▸ Available records:
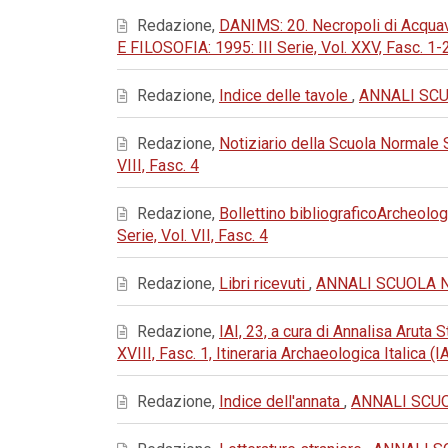
Redazione,
DANIMS: 20. Necropoli di Acquavi
E FILOSOFIA: 1995: III Serie, Vol. XXV, Fasc. 1-
Redazione,
Indice delle tavole
,
ANNALI SCUO
Redazione,
Notiziario della Scuola Normale
VIII, Fasc. 4
Redazione,
Bollettino bibliograficoArcheolog
Serie, Vol. VII, Fasc. 4
Redazione,
Libri ricevuti
,
ANNALI SCUOLA NOR
Redazione,
IAI, 23, a cura di Annalisa Aruta
XVIII, Fasc. 1, Itineraria Archaeologica Italica (
Redazione,
Indice dell'annata
,
ANNALI SCUOL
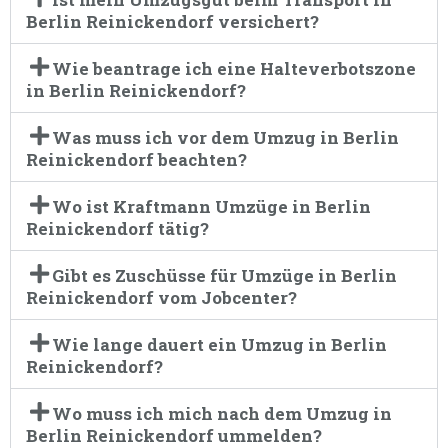
Berlin Reinickendorf versichert?
Wie beantrage ich eine Halteverbotszone
in Berlin Reinickendorf?
Was muss ich vor dem Umzug in Berlin
Reinickendorf beachten?
Wo ist Kraftmann Umzüge in Berlin
Reinickendorf tätig?
Gibt es Zuschüsse für Umzüge in Berlin
Reinickendorf vom Jobcenter?
Wie lange dauert ein Umzug in Berlin
Reinickendorf?
Wo muss ich mich nach dem Umzug in
Berlin Reinickendorf ummelden?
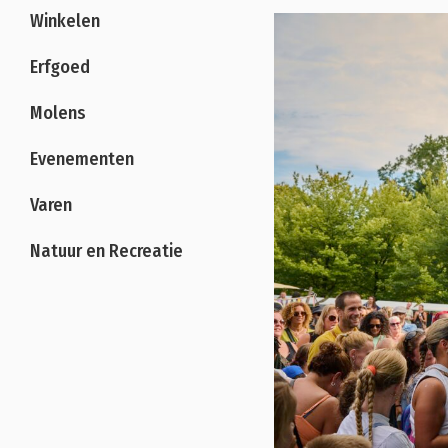
Winkelen
Erfgoed
Molens
Evenementen
Varen
Natuur en Recreatie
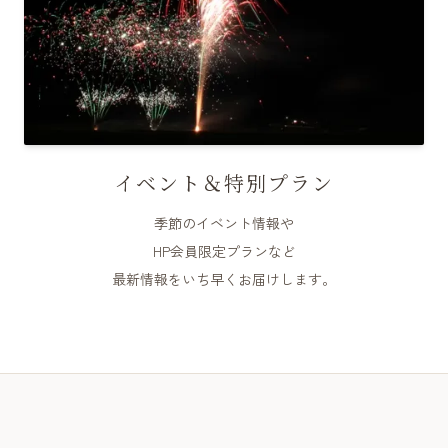
イベント＆特別プラン
季節のイベント情報や
HP会員限定プランなど
最新情報をいち早くお届けします。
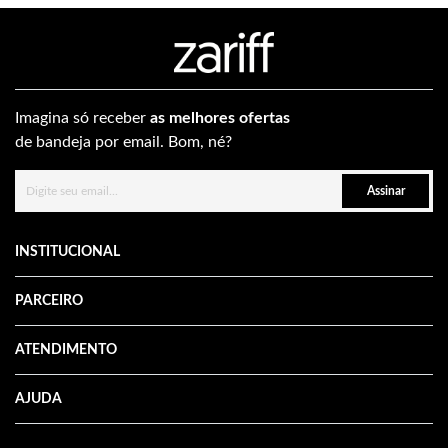
Imagina só receber
as melhores ofertas
de bandeja por email. Bom, né?
Assinar
INSTITUCIONAL
PARCEIRO
ATENDIMENTO
AJUDA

▸ Problem:
Transcribe the text read from each page in the data above, keeping every line as it appears. Leave the pictures out of your answer.

▸ Answer to this task:
Redazione,
DANIMS: 20. Necropoli di Acquavi
E FILOSOFIA: 1995: III Serie, Vol. XXV, Fasc. 1-
Redazione,
Indice delle tavole
,
ANNALI SCUO
Redazione,
Notiziario della Scuola Normale
VIII, Fasc. 4
Redazione,
Bollettino bibliograficoArcheolog
Serie, Vol. VII, Fasc. 4
Redazione,
Libri ricevuti
,
ANNALI SCUOLA NOR
Redazione,
IAI, 23, a cura di Annalisa Aruta
XVIII, Fasc. 1, Itineraria Archaeologica Italica (
Redazione,
Indice dell'annata
,
ANNALI SCUOL
Berlin Reinickendorf versichert?
Wie beantrage ich eine Halteverbotszone
in Berlin Reinickendorf?
Was muss ich vor dem Umzug in Berlin
Reinickendorf beachten?
Wo ist Kraftmann Umzüge in Berlin
Reinickendorf tätig?
Gibt es Zuschüsse für Umzüge in Berlin
Reinickendorf vom Jobcenter?
Wie lange dauert ein Umzug in Berlin
Reinickendorf?
Wo muss ich mich nach dem Umzug in
Berlin Reinickendorf ummelden?
Winkelen
Erfgoed
Molens
Evenementen
Varen
Natuur en Recreatie
イベント＆特別プラン
季節のイベント情報や
HP会員限定プランなど
最新情報をいち早くお届けします。
Imagina só receber
as melhores ofertas
de bandeja por email. Bom, né?
Assinar
INSTITUCIONAL
PARCEIRO
ATENDIMENTO
AJUDA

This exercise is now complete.